Lurid, hackneyed, mass-produced and largely interchangeable, pulp fiction manifests as a particular iteration of a more general conception of trashiness as the lower stratum of aesthetic production conceived vertically. Since the pulps operate through a plot-by-numbers construction, individual texts, plots, characters, and themes are all replaceable, and hence disposable, from the vantage point of an economy of value prioritizing singularity.
As with getting trashed through intoxication, the association with or ingestion of trashy materials renders the subject equally trash-like. Pulp fiction was read by predominantly working-class readers including soldiers, factory workers, sailors, and miners, often with only a grade-school level of literacy (Smith, 23). It was affordable and easily digested on the level of sign and structure, qualities which many of the slick “middlebrow” magazines and the experimental “little” magazines resisted and vilified (Thacker, 24). In a 1933 Vanity Fair article tellingly entitled “The Pulps: Day Dreams for the Masses,” for instance, Marcus Duffield deems the aesthetic province of the pulps the “underworld of literature,” into which “most of us never dive” except to browse “the literary preferences of those who move their lips when they read” (26). Likewise, in a June 1937 issue of Harper’s, pulp fiction is derided as “staple fodder,” its readership comprised of “immature minds” who are “stirred by the same things that would interest a savage” (MacMullen, 98). While drawing from an elitist and Eurocentric hierarchical tradition wherein the poor and non-whites amount to social trash, these proclamations also draw from a more egalitarian rhetoric of contamination: anyone can degenerate if he or she reads enough trashy literature. Margaret MacMullen’s article warns that it is the “steady reader of this kind of fiction” who becomes infiltrated by its degenerate predilections (98, emphasis added). Within a larger system of waste discourse, then, extensive exposure to trash aesthetics lowers the consumer into the lower stratum of social trash.
Trash aesthetics are not limited to the domain of pulp fiction or even lowbrow cultural production, however. Critics Larry McCaffery, Ben Highmore, and Patricia Yaeger employ the phrase “trash aesthetics” or “aesthetics of trash” to describe the more canonically “highbrow” works of Donald Barthelme, Walter Benjamin, and William Faulkner, respectively. In his analysis of Snow White (1967), McCaffery notes that “although fiction may not be able to transcend the limits imposed by its trashy, too-familiar materials,” it can “accommodate itself to this condition” through “incorporating this same debased condition into its very fabric” (150). In the context of Barthelme’s experimental novel, the trashy materials McCaffery refers to are the tropes and archetypes of fairy tales and other commercialized, popular forms of narrative which the art-trash dichotomy considers antithetical to high art. An avant-garde work aims for novelty, yet culturally ubiquitous and tired tropes found everywhere are hardly novel; an aesthetics of trash, however, incorporates these base materials into its composition despite of, or because of, their incongruity.

Required actions:
**1.** Please list the occupations that the trash aesthetics passage names among the working-class readers of pulp fiction.
**2.** Extend the trash aesthetics passage, picking up after its final sentence.
The items after this passage come from a separate source.

Dataset entries:
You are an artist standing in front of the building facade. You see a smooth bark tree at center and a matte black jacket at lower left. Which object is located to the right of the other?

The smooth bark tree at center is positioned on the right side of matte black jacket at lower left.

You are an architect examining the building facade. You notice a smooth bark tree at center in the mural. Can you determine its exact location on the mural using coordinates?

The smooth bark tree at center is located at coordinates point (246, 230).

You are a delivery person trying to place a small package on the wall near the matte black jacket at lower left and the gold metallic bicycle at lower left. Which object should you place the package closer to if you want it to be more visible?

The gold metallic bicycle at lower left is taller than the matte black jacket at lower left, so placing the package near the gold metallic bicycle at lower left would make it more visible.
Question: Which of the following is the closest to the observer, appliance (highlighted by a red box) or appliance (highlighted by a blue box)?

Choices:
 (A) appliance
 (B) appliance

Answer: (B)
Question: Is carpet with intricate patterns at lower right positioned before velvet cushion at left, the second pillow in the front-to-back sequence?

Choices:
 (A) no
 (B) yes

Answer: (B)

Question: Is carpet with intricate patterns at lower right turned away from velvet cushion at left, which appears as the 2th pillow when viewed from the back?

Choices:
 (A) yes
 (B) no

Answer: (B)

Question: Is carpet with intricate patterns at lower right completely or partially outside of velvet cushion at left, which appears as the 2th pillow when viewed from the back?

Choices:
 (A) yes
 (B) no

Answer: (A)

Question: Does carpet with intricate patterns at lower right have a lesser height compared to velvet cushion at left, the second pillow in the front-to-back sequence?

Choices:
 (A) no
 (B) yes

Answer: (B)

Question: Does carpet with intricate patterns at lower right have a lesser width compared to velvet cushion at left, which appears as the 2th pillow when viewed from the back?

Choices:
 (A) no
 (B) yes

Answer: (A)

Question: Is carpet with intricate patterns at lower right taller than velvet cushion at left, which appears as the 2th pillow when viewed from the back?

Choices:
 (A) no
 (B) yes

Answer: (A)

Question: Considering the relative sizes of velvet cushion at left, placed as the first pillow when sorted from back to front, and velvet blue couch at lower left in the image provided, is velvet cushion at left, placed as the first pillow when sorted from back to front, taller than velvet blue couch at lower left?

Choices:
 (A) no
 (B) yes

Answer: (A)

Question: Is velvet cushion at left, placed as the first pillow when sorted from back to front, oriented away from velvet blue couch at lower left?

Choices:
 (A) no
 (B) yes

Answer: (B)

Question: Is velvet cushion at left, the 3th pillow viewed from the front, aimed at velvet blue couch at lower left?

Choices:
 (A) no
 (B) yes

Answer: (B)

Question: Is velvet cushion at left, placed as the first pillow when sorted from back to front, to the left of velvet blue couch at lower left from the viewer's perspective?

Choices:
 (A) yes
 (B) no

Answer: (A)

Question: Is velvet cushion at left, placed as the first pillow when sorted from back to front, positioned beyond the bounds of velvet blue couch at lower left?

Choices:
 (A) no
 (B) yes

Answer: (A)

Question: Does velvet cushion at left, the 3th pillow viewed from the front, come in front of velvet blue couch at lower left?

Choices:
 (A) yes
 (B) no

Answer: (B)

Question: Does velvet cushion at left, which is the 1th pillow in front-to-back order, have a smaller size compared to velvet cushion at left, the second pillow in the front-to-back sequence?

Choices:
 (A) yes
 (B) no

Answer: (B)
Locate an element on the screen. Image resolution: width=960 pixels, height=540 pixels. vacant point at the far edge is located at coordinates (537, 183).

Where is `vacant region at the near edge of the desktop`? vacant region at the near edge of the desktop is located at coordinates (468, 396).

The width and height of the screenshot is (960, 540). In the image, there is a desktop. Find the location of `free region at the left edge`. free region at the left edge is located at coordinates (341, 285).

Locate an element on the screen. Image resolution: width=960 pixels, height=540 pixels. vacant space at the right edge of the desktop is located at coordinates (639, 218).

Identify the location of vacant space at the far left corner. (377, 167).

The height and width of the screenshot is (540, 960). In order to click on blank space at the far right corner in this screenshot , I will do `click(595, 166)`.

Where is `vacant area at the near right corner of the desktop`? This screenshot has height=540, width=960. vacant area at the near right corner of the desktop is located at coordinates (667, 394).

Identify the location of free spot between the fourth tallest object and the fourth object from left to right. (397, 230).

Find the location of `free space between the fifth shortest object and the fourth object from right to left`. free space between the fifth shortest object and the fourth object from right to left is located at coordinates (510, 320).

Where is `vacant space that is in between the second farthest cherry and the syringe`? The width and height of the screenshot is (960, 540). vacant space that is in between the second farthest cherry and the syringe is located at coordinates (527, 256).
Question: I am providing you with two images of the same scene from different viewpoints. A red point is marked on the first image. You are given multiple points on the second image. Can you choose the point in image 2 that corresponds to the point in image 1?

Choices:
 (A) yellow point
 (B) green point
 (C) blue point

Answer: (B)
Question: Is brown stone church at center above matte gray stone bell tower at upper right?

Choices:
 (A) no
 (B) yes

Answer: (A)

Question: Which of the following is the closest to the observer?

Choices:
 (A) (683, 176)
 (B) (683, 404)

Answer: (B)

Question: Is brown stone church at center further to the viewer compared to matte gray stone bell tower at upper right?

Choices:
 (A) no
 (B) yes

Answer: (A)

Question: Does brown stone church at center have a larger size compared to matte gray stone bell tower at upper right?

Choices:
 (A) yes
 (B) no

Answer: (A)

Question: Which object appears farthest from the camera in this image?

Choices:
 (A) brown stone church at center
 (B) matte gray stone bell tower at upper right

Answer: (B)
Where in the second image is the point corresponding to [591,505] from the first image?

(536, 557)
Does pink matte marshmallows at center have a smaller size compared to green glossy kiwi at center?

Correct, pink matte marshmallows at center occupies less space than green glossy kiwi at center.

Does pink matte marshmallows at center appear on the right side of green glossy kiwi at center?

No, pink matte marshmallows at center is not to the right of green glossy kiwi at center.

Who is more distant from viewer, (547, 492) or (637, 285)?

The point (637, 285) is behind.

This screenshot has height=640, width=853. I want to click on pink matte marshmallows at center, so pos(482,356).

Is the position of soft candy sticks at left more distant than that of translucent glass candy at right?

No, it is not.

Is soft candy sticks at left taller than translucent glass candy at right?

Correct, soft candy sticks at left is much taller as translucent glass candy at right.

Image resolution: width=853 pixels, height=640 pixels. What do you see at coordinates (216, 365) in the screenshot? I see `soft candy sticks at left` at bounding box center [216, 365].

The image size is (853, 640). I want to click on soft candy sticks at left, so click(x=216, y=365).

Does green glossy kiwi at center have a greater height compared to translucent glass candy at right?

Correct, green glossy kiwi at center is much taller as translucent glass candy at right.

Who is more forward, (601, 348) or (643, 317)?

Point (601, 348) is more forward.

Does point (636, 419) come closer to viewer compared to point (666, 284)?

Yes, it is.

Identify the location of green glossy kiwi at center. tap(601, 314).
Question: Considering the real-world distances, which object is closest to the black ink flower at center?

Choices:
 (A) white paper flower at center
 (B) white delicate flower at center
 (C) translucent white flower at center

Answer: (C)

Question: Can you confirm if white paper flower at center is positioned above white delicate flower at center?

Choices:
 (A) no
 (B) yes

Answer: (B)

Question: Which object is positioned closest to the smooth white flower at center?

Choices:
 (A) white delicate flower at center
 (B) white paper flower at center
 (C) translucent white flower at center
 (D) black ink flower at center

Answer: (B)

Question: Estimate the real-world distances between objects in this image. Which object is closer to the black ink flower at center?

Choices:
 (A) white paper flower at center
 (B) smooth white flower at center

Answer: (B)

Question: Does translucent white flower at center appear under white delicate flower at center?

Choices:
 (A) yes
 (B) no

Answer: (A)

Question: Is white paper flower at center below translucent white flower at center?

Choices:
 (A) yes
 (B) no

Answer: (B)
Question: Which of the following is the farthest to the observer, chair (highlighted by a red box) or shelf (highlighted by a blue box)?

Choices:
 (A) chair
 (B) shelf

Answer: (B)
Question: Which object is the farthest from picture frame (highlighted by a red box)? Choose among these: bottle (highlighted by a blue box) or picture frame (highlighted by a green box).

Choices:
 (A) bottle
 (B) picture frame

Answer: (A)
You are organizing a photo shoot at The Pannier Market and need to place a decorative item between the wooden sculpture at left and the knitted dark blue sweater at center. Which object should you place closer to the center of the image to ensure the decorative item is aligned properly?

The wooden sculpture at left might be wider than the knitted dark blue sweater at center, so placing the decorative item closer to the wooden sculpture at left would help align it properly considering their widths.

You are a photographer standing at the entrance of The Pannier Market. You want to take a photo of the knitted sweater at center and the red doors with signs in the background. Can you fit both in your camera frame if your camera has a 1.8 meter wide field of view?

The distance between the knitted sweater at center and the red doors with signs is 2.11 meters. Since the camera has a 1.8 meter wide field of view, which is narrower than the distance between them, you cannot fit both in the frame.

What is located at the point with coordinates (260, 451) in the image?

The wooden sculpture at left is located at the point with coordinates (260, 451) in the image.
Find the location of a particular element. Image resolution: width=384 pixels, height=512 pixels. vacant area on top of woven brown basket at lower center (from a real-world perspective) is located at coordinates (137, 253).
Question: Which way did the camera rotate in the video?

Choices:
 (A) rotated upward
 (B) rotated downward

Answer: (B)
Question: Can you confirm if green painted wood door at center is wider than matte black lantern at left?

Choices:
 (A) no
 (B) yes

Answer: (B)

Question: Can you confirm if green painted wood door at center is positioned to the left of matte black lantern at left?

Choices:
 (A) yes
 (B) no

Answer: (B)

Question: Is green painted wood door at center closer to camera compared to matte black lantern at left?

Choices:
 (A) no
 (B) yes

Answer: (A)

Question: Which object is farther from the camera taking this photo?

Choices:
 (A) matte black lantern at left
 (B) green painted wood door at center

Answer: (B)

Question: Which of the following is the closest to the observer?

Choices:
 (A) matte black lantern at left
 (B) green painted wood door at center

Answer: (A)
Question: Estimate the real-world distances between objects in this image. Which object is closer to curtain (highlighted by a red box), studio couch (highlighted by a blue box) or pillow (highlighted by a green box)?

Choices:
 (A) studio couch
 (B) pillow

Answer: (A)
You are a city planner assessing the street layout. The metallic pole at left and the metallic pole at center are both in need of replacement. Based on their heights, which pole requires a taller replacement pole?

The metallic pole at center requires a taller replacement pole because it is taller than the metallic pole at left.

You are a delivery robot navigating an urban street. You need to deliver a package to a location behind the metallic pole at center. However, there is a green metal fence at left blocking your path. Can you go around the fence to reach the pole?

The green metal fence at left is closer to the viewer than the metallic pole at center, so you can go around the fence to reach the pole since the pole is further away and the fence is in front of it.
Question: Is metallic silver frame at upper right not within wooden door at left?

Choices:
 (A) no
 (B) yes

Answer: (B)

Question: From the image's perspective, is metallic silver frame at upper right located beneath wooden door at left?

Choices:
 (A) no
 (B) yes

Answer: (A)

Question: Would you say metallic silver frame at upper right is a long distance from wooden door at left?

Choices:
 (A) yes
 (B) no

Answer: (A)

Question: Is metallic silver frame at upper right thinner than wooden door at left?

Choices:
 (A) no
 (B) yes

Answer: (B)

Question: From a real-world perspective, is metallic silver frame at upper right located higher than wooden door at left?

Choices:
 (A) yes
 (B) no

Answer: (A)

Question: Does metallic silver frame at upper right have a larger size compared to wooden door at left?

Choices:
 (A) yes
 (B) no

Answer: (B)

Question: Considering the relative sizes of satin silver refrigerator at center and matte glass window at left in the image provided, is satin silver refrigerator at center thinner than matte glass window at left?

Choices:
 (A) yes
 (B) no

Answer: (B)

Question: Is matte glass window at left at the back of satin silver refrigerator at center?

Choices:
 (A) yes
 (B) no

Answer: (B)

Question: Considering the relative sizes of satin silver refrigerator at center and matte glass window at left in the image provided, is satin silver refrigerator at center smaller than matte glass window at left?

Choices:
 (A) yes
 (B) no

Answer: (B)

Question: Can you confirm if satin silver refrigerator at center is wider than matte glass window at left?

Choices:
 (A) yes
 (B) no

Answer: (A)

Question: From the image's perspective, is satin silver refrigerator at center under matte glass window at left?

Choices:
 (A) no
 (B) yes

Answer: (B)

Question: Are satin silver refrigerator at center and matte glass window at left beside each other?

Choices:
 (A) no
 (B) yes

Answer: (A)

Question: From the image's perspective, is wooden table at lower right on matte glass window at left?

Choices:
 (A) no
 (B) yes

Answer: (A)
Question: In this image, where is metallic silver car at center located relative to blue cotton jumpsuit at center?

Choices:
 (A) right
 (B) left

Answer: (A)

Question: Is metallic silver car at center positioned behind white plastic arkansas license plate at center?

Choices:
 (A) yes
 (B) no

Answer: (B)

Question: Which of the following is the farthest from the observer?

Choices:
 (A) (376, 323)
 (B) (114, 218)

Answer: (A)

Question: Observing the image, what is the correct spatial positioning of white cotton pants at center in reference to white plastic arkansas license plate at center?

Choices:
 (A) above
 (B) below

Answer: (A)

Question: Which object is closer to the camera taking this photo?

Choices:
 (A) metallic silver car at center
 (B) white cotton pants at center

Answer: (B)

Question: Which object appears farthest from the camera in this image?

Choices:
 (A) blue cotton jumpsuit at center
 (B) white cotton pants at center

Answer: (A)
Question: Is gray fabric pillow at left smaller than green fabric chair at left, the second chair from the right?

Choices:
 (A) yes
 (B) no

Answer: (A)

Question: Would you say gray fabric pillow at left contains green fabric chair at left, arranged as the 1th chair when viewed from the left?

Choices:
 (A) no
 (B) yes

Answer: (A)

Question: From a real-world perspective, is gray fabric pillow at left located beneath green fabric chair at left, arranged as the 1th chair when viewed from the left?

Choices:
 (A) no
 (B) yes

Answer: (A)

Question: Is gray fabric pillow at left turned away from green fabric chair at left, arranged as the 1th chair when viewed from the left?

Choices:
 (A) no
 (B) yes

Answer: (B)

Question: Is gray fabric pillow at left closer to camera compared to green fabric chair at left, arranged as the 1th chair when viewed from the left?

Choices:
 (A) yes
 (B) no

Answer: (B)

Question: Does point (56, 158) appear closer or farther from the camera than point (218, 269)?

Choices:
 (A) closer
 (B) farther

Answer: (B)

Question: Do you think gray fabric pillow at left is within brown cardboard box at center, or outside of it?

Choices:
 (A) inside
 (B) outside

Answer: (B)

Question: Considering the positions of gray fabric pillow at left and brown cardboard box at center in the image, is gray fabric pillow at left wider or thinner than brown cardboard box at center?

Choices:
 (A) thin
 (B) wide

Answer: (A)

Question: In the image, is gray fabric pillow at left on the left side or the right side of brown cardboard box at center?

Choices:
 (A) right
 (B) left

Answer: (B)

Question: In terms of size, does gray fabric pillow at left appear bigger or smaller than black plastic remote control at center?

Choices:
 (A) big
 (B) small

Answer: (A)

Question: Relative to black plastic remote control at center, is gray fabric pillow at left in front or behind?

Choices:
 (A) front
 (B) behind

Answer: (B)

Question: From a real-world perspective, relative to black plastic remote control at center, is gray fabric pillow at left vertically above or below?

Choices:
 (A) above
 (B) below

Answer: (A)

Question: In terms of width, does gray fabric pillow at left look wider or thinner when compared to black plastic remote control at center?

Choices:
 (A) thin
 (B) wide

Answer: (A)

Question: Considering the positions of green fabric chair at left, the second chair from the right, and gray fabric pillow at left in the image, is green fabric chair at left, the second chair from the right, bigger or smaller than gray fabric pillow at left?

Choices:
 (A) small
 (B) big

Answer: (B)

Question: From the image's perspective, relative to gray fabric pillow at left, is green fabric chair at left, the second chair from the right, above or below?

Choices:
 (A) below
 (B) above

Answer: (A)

Responses by task:
**1.** Soldiers, factory workers, sailors, miners

**2.**
Along these lines, trash aesthetics align with the nexus of ideas sometimes associated with postmodernism, insofar as postmodernism may be said to fixate on John Barth’s conception of literary exhaustion. 1967 oversaw the publication of three important texts concerning an aesthetics of trash and an anti-individualist ethos Frederic Jameson and Jean Baudrillard would later associate with postmodernism: Barthelme’s Snow White, Barth’s “The Literature of Exhaustion,” and Roland Barthes’ “The Death of the Author.” A plastic factory tour guide in Barthelme’s novel explains what he calls the “trash phenomenon”:
Now you’re probably familiar with the fact that the per-capita production of trash in this country is up from 2.75 pounds per day in 1920 to 4.5 pounds per day in 1965, the last year for which we have figures, and is increasing at the rate of about four percent a year. Now that rate will probably go up, because it’s been going up, and I hazard that we may very well soon reach a point where it’s 100 percent. Now at such a point, you will agree, the question turns from a question of disposing of this “trash” to a question of appreciating its qualities, because, after all, it’s 100 percent, right? And there can no longer be any question of ‘disposing’ of it, because it’s all there is, and we will simply have to learn how to ‘dig’ it—that’s slang, but peculiarly appropriate here. (Barthelme, 103)
Trash here is meant in the literal sense, but the novel’s frequent metafictional commentaries intimate that the postwar inescapability of trash is also an inescapability of the literary past—just as there is no escaping trash, there is no escaping “the drek of familiar, banal language,” in a motif extending Barthelme’s predecessors Joyce and Eliot (McCaffery, 121). In this way, Barthelme’s trash phenomenon maps onto Barth’s calls “the used-upness of certain forms” or the “felt exhaustion of certain possibilities” in postwar U.S. literary history (64). Barth argues that there no longer exists an outside to artistic exhaustion, if indeed there ever had to begin with. In lieu of utter abandonment of the creative endeavor, the artist’s task is to learn to “dig” trash, to excavate and incorporate it into its very constitution, thereby producing something that, while still garbage, succeeds in some other, perhaps ironic or self-reflexive, capacity. Barthes’ seminal “The Death of the Author” produces a similar, albeit broader, position: artistic production in any period must make use of a “ready-made lexicon” inherited from already-existing linguistic structures, literary genres, and tropes which precede and proceed the author historically and discursively (53). These three texts hinge around ostensible endings: the exhaustion of literary forms, the end of originality, and even art itself, insofar as art is conceived of as pure and trash-free.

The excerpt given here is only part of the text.